New America’s Cup to Bring 400 Jobs, $72 Million to RI
Rhode Island Governor Lincoln Chafee came to Newport on September 15 to tout the economic benefits of sailing, and the America’s Cup in particular, on the state’s economy and afterward he almost looked ready to practice what he preached. Climbing out of the companionway of a J/111 at the Newport International Boat Show, Chafee insisted he hadn’t bought a new J boat during his visit because, “I already have one.”
Chafee was at the show to announce the results of a new economic impact study that found the America’s Cup World Series, planned for June 23-July 1, 2012, in Newport, will bring $72 million in spending to the state and 400 new jobs. Labeling Newport as “the capital of sailing” twice in the first two sentences of his brief speech, Chafee said hosting the World Series event will be “the start of good things” for the city that once was synonymous with the oldest trophy in sports. Improvements to Fort Adams, where the America’s Cup crews will be based, will include docking facilities for the boats as well as work to help spectators watch the course at the mouth of Narragansett Bay.
Joining him on a muggy afternoon that saw a fourteen-knot southwesterly breeze snapping the flags on the hundreds of boats at the show was America’s Cup winner and Newport native Jerry Kirby, who like the rest of the speakers stressed that the “new” America’s Cup was nothing like the old. “This is not your mom and dad’s America’s Cup,” he said, showing several videos that conveyed the speed and power of the new AC45 catamarans — and the extraordinary marketing campaign going into them.

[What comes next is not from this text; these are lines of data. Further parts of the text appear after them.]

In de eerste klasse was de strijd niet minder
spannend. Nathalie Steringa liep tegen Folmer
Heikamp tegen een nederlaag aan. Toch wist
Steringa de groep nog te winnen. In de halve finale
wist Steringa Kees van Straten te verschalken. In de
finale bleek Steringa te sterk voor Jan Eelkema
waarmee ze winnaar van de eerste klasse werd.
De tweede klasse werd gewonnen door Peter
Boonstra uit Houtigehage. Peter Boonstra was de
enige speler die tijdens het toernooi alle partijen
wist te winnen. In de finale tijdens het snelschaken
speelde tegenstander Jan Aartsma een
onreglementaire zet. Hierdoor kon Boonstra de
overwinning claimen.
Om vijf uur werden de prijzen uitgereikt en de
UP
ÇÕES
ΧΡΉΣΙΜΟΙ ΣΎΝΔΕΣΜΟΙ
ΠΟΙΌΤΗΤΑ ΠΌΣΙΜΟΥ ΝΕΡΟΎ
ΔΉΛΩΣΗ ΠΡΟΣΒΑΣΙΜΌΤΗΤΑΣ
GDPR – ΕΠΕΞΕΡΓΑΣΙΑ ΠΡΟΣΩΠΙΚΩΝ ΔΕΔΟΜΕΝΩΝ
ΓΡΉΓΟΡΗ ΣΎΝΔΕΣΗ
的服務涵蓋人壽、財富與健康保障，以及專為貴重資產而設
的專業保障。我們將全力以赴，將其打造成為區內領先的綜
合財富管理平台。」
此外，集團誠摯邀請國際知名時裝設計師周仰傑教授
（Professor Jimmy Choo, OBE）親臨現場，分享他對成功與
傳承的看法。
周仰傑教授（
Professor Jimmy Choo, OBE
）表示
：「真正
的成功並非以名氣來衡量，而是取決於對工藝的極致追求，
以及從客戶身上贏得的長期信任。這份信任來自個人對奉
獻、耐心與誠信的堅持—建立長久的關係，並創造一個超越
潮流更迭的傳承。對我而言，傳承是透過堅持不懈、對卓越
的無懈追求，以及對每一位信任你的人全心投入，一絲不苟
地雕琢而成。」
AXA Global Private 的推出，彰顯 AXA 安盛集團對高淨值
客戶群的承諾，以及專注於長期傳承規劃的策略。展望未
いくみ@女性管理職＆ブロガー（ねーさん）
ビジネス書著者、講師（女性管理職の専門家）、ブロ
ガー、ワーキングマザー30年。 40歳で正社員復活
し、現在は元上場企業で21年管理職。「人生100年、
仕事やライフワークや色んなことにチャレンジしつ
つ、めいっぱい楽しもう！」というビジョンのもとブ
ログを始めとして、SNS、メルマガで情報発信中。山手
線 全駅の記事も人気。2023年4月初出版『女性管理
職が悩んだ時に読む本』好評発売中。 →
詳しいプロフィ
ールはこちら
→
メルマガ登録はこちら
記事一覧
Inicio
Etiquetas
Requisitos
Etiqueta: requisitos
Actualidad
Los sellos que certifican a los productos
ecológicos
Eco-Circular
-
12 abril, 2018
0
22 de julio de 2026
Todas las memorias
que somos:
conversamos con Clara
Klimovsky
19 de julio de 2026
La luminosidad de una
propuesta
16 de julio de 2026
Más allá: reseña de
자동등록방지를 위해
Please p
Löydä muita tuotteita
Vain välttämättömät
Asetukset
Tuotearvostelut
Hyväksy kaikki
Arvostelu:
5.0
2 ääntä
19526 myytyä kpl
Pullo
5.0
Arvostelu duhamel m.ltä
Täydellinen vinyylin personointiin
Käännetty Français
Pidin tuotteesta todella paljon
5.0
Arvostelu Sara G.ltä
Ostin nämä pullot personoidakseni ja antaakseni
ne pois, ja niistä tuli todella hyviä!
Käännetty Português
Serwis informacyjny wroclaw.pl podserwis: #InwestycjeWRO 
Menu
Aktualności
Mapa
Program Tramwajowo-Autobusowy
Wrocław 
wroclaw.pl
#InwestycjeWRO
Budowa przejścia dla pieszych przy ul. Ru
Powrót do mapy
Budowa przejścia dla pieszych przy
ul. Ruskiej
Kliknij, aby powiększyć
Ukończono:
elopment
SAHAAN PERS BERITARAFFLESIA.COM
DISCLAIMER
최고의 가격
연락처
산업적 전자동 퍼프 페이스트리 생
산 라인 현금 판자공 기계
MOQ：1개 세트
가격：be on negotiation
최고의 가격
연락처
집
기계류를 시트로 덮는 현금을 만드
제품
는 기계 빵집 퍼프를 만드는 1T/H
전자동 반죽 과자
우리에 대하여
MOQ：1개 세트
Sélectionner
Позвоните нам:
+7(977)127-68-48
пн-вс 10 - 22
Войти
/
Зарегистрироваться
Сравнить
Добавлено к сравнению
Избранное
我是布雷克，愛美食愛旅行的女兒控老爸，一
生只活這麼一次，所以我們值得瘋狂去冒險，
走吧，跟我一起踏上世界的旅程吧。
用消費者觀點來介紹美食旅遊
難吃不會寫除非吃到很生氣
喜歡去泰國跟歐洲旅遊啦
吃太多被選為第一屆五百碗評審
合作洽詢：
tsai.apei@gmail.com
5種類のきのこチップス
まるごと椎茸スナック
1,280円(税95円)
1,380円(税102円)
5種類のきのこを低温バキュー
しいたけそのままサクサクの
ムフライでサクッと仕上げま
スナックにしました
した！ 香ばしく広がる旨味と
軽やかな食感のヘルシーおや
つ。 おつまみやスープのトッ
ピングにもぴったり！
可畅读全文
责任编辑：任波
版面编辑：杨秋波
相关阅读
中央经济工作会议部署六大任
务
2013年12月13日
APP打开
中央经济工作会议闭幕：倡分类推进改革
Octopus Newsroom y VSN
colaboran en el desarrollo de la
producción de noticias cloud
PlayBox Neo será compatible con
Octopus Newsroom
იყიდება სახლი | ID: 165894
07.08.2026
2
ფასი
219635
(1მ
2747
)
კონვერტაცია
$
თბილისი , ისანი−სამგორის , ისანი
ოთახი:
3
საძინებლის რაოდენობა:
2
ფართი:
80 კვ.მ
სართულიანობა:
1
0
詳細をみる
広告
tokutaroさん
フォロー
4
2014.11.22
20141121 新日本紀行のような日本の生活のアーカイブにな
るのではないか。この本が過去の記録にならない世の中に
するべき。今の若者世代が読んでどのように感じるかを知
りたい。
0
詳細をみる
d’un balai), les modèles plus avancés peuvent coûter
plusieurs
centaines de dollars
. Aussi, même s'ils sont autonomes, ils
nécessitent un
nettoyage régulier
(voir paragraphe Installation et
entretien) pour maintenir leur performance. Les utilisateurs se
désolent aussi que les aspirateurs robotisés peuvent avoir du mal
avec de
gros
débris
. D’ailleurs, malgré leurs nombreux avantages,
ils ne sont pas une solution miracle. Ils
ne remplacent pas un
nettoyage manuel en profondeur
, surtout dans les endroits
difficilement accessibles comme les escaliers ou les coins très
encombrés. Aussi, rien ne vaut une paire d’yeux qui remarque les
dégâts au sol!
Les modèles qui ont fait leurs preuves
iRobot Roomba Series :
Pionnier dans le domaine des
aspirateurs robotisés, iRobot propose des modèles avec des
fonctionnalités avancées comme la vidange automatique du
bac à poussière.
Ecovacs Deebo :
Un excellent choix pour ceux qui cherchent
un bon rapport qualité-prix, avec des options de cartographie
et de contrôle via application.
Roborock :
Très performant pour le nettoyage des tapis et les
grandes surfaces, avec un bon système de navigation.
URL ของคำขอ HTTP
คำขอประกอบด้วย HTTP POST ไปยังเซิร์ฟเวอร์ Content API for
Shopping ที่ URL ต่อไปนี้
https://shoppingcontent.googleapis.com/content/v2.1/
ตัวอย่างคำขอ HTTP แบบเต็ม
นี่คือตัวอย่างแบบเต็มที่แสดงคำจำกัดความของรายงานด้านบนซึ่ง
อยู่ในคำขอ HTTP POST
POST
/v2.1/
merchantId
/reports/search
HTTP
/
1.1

“This cup is all about transformation,” said Tom Huston, chief operating officer of the America’s Cup Event Authority, which is responsible for staging all the events leading up to, and including, the September 2013 America’s Cup in San Francisco. “We have to excite a new generation of athletes, to show them how ‘cool’ sailing can be.” He pointed out that the second stage in the America’s Cup World Series, underway in Plymouth, England, has seen more than 10,000 spectators a day, with a whopping 20,000 people turning out on a single weekend day to watch the sailboat race.
Newport has a unique opportunity to capitalize on the attention being paid to the earlier stages of the World Series event, Huston said, because the champion of the entire first stage will be crowned after the Narragansett Bay event. “All roads lead to Newport,” he said.
Finally Brad Read, executive director of Sail Newport, expressed what may end up attracting the most people to the America’s Cup World Series when it arrives in Newport next spring. “These boats are weapons,” Read said. “God, I hope it’s windy like it’s been the past few days, because there is going to be some carnage.”